The protein fusion is the latest attempt to wrest more control over the gene editing process from the whims of the cell. While major advances have been made in reducing off-target effects of the Cas9 enzyme, gene editing has almost entirely relied on cutting the DNA open.
Often, the cell's primary response is the quick and dirty non-homologous end joining repair, which incorporates random indels to create knockouts. There's another repair pathway that can incorporate a genomic template of one's choosing, homology directed repair (HDR), "but only rarely will the donor template be incorporated," Liu said.
Scientists are finding ways to raise the efficiency of HDR, but it's far from a guarantee that the insert one wants to see will be incorporated where it's supposed to go. "This situation is what leads my colleague [Harvard Medical School professor] George Church to note 'much of what passes for genome editing should really be called genome vandalism,'" Liu said.
To gain more precision in editing, Liu's lab looked for a way to avoid a double-stranded break and directly catalyze the conversion of one base to another.
Early on, the scientists hit upon the idea of tethering a cytidine deaminase to a dCas9 to catalyze the conversion of cytosine to uracil, but they also predicted two complications.
The first was that it would lose the specificity that makes CRISPR/Cas9 so useful. "If you simply tether the enzymes, that fusion can operate on dozens of bases of DNA near the Cas9 binding site," Liu said. He pointed to a recently published paper that illustrated the problem, where DNA methyltransferases tethered to dCas9 would methylate bases in a 35 base-pair window.
To overcome this, Liu's lab looked at cytidine deaminases that would only work on single-stranded DNA. When the Cas9-guide RNA complex binds to its genomic target, it unzips a portion of the DNA. While much of the non-target strand gets fixed to the Cas9 enzyme, there's a small section on the non-target strand near the PAM recognition site that doesn't, which is approximately 11 base pairs long.
Because it's the only single-stranded section of DNA available to the protein fusion, the enzyme's effects are limited to that portion. "Our idea was to perform direct chemical surgery within that bubble of single-stranded DNA," Liu said. "That way it doesn't just edit dozens of DNA bases, which would make for a not-so-useful editor."
Liu's team hypothesized that the cytidine deaminase could work in that window. By tinkering with the length of the enzyme linker, they were able to restrict the window of the cytosine deaminase to about three to six bases from the Cas9 binding site.
The other concern about the approach was that it would be inefficient. Moving the dCas9-cytidine deaminase fusion into cells resulted in a tenfold decrease in efficiency, Liu said. "The DNA repair response will fight the change you just made," specifically a uracil-guanine mismatch.
Liu's lab also used Cas9 fusions to manipulate the cell's base excision repair and mismatch repair pathways, turning that into a bonus.
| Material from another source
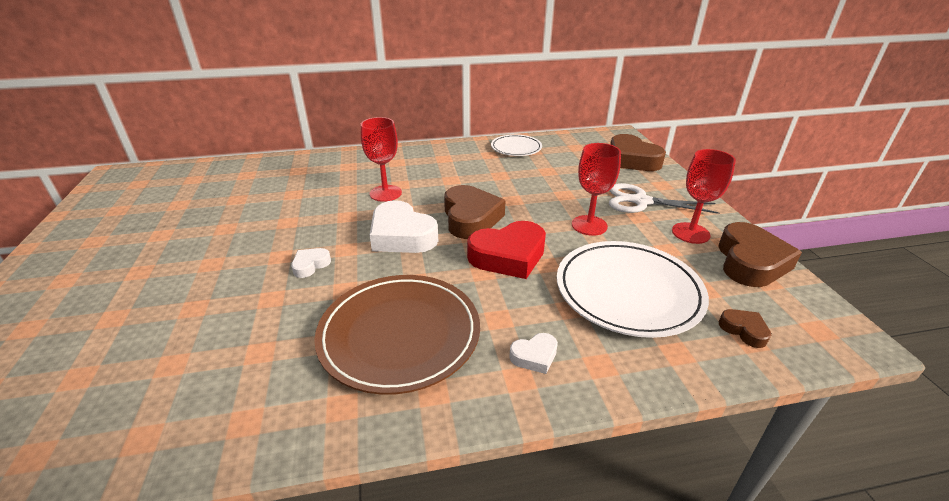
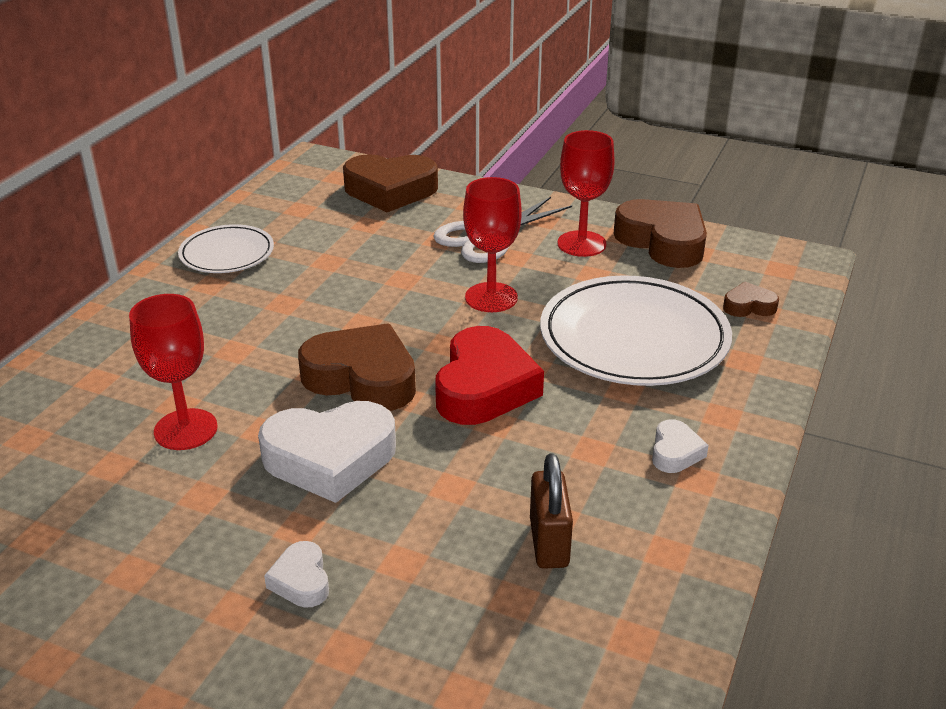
camera: 55 degrees left, 0 degrees up
(399, 335) = (549, 543): brown plate -> brown padlock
For this, they fused a uracil glycosylase inhibitor to a Cas9 nickase targeting the non-edited strand, which helped the repair mechanism favor excising the guanine instead and replace it with an adenine.
C to T and G to A are only two of the possible changes, but they open a world of possibility for people interested in studying the diseases. "With just those two [base changes], we can reverse disease-associated mutations in cells and study them, helping to pave the way to potential future human therapeutics," Liu said.
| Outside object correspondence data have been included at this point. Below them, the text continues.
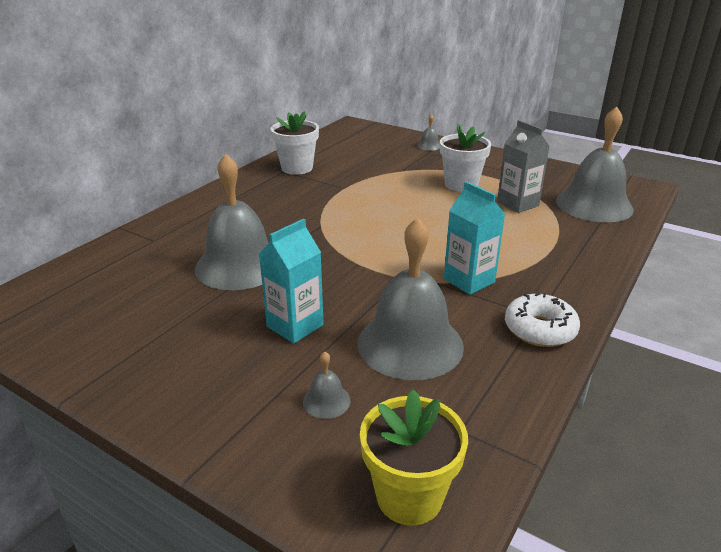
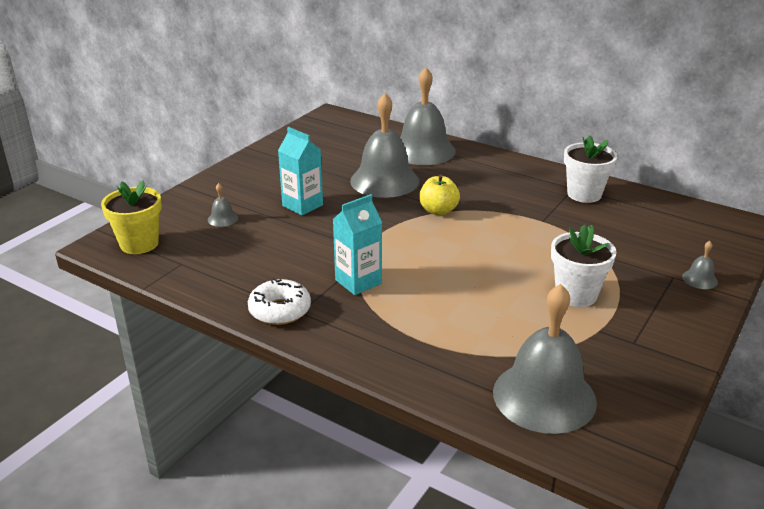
camera: 90 degrees right, 0 degrees up
(320, 234) = (438, 211): none -> yellow apple
(410, 344) = (273, 249): grey bell -> grey bell (423, 150)
(517, 204) = (530, 331): grey carton -> none

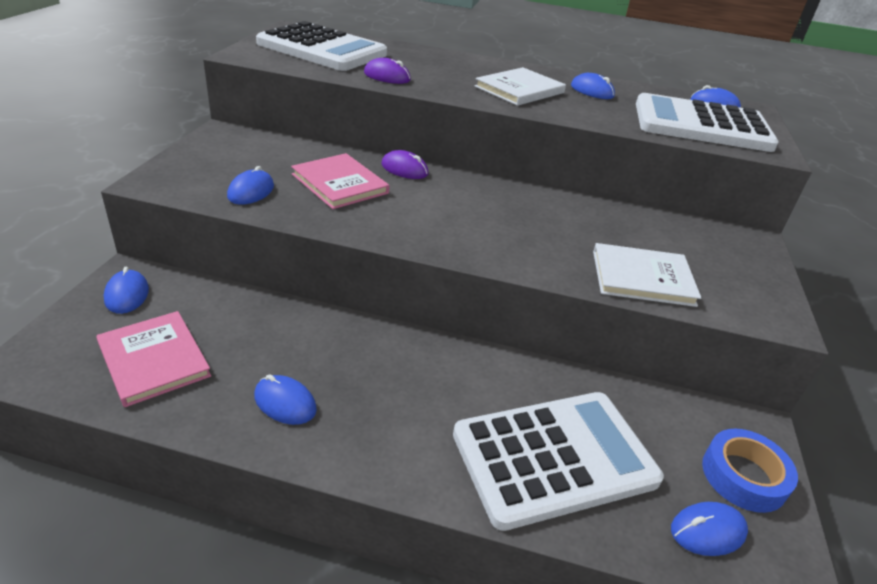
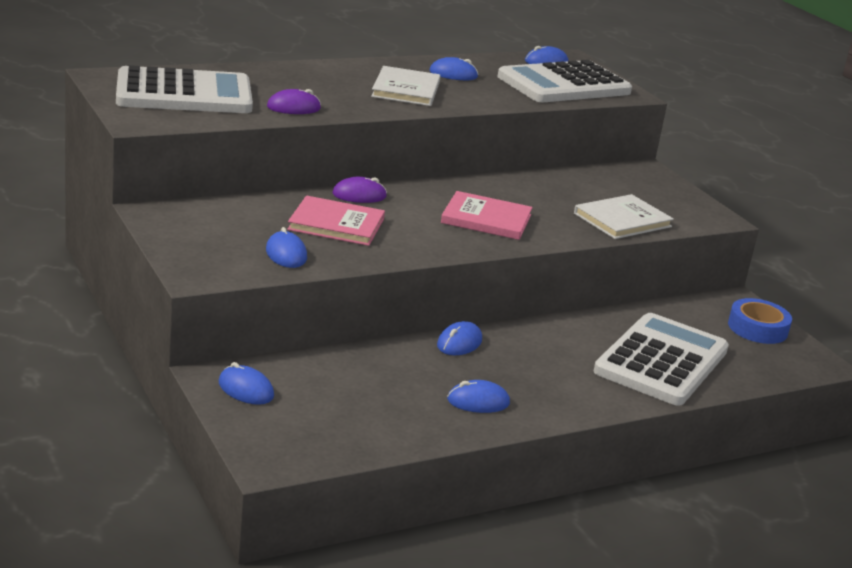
camera: 40 degrees left, 10 degrees down
(154, 360) = (351, 417): pink book -> pink book (486, 219)
(707, 531) = (769, 361): blue mouse -> blue mouse (459, 343)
In the paper the researchers reversed a mutation in APOE4 that is associated with Alzheimer's disease and cardiovascular disease, as well as a mutation in p53, which is strongly associated with several cancers.
"There are hundreds to thousands, depending on the criteria of the genetic disease, for which C to T or G to A can undo the mutation," Liu said.
The next step for Liu is to find ways to induce the other base substitutions. His lab is exploring both enzymatic and chemical catalysts. So far, Liu's been pleased with his progress.
"We are working on the development of other base editors, but it's too early to describe them at this point," he said.